AI unlocks the potential of vegan mushroom meat
Colorado-based Meati Foods makes its vegan meat from mycelium, the fast-growing root system of mushrooms that can produce whole cuts of vegan chicken and steak in a fraction of the time it takes to raise and slaughter a chicken or a cow. At its “Mega Ranch” facility in Thornton, CO, Meati is capable of making 45 million pounds of meat annually—more than any individual cattle ranch in the United States.
And now, its vegan meat is getting an AI-powered boost, too, with a new partnership with PIPA LLC, an AI company specializing in life sciences and food. By leveraging AI, Meati Foods aims to gain a comprehensive understanding of the health and nutrition benefits associated with its mycelium meats.
Through its collaboration with PIPA, Meati can analyze vast amounts of data to explore the extensive range of health benefits its products offer. Here, Meati aims to optimize its existing products and identify new opportunities to create vegan meat alternatives that combine exceptional taste, nutrition, and sustainability.
“AI is the perfect tool to help accelerate our understanding of exactly why including Meati products can improve the health of everyone at the family dinner table,” Justin Whiteley, PhD, Co-founder and Chief Science Officer of Meati Foods, said in a statement. “We are excited to get to work and share our findings with scientists, dieticians, and the general public.”
While its AI-powered discovery is underway, Meati is also focusing on expanding the distribution of its vegan steaks and chicken breasts—which launched earlier this year in a handful of retailers, including Sprouts Farmers Market, Fresh Thyme, and Meijer Grocery, along with restaurant partners such as PLNT Burger, Birdcall, and Causwells.
Last month, the company secured a distribution deal with Dot Foods that it hopes puts its mycelium meats on menus across all 50 states.
Transforming the food system with artificial intelligence
The partnerships between Climax Foods and Benchling, as well as Meati Foods and PIPA, showcase the transformative power of AI in the realm of vegan food.

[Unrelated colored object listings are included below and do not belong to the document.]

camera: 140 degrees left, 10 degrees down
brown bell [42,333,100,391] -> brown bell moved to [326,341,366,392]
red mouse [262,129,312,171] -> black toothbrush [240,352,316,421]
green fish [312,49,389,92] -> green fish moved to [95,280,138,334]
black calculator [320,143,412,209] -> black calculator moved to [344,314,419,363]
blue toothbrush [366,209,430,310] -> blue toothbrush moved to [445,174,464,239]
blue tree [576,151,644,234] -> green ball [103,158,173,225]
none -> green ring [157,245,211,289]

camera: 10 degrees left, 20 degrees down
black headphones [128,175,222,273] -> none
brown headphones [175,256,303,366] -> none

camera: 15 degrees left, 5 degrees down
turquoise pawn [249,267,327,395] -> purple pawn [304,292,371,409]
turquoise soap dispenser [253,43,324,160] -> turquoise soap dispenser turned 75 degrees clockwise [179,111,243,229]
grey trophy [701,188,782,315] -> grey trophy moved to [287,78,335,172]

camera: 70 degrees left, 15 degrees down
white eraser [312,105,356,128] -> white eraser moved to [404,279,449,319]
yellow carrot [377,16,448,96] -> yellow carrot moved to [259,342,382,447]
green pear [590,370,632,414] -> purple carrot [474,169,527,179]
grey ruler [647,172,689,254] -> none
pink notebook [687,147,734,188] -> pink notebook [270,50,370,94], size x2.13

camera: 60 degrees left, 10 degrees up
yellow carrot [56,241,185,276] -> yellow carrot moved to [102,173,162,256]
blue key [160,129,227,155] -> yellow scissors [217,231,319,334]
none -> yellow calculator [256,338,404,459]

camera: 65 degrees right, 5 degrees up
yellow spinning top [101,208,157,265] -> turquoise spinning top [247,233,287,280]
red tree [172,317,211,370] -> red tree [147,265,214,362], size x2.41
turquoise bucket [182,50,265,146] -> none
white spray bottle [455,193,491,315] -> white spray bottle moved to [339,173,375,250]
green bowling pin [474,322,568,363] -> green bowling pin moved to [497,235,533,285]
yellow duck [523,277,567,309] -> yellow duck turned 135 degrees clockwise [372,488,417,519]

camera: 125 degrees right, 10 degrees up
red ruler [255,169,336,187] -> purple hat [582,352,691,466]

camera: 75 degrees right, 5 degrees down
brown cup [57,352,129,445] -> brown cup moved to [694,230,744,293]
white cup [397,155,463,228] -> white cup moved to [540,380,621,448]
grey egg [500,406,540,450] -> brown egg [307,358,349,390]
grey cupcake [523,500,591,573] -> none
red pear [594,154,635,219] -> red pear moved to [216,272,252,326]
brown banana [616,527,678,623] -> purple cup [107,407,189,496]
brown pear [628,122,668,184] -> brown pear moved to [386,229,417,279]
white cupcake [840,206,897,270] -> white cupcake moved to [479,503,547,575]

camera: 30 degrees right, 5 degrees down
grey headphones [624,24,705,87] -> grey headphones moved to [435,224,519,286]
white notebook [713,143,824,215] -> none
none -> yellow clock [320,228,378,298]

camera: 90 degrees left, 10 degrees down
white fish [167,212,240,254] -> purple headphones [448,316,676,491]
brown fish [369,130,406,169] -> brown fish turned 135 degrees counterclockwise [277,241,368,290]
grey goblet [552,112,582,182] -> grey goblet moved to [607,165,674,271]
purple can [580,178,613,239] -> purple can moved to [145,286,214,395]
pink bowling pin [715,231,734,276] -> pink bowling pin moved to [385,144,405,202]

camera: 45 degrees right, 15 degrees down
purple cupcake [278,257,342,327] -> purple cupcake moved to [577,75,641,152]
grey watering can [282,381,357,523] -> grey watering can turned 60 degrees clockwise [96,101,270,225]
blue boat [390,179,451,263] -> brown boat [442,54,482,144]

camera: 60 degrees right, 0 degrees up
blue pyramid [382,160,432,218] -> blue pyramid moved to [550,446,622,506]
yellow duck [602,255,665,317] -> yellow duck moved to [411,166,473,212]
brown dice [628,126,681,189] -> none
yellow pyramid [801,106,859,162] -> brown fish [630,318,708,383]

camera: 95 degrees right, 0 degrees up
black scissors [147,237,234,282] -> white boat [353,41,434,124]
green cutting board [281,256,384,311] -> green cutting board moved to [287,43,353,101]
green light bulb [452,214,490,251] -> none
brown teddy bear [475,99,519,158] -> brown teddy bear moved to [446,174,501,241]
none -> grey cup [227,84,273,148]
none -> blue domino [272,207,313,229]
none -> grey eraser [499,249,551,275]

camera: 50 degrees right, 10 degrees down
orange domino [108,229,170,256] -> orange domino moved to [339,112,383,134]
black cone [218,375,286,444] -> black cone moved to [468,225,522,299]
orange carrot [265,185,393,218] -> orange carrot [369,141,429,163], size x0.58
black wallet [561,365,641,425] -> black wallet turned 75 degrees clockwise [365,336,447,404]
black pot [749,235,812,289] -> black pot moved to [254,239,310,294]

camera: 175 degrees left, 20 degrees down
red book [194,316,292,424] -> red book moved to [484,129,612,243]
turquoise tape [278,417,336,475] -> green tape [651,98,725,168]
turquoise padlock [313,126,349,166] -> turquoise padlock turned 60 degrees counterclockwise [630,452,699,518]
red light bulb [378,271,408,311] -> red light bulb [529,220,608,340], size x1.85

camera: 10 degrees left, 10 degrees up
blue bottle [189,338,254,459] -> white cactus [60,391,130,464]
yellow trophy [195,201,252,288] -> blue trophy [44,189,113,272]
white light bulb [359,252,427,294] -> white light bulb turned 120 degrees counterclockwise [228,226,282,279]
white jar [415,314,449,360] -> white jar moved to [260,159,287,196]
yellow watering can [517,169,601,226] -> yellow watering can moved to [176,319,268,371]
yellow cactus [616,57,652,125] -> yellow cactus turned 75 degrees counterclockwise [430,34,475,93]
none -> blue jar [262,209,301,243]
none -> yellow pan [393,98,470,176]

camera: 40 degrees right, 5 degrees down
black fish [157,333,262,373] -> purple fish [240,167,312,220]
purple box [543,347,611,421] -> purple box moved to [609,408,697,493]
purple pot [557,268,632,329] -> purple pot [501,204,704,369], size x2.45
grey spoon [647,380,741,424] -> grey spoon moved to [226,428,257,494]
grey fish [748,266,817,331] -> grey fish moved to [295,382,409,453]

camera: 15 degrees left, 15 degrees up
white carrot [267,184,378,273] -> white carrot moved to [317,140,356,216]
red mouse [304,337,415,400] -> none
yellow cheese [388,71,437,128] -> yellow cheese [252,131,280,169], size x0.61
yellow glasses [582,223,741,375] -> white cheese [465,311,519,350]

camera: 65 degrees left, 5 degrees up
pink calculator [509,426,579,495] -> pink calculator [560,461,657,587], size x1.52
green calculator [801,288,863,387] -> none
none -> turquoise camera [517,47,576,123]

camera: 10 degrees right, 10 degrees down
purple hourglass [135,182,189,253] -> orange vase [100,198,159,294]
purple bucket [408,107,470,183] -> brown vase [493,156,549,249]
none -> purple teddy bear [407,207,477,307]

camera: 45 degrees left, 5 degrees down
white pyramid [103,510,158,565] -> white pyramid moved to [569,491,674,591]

By harnessing AI’s capabilities, these companies are creating a world where vegan cheese melts and stretches, and mushroom-based meats satisfy even the most discerning palate.
By reducing reliance on resource-intensive animal agriculture, AI-powered vegan cheese and meat alternatives have the potential to significantly minimize the environmental impact of food production, contributing to a more sustainable future.
And these two companies are not alone in this endeavor to transform the way food is produced for the better. A notable leader in this space is Chile-based The Not Company which uses its AI-powered discovery platform Guiseppe to develop next-level vegan products that have been embraced by some of the world’s largest food companies, including Burger King, Starbucks, Shake Shack, Dunkin’, and more.
The Kraft Heinz Not Company
Like Climax, NotCo is also working with a food giant, in its case The Kraft Heinz Company, to transform its legacy products with vegan formulations created with the help of its AI platform. Thus far, this joint venture—called “The Kraft Heinz Not Company”—has resulted in a vegan version of Kraft’s popular mayonnaise and three flavors (American, Cheddar, and Provolone) of Kraft’s iconic cheese singles.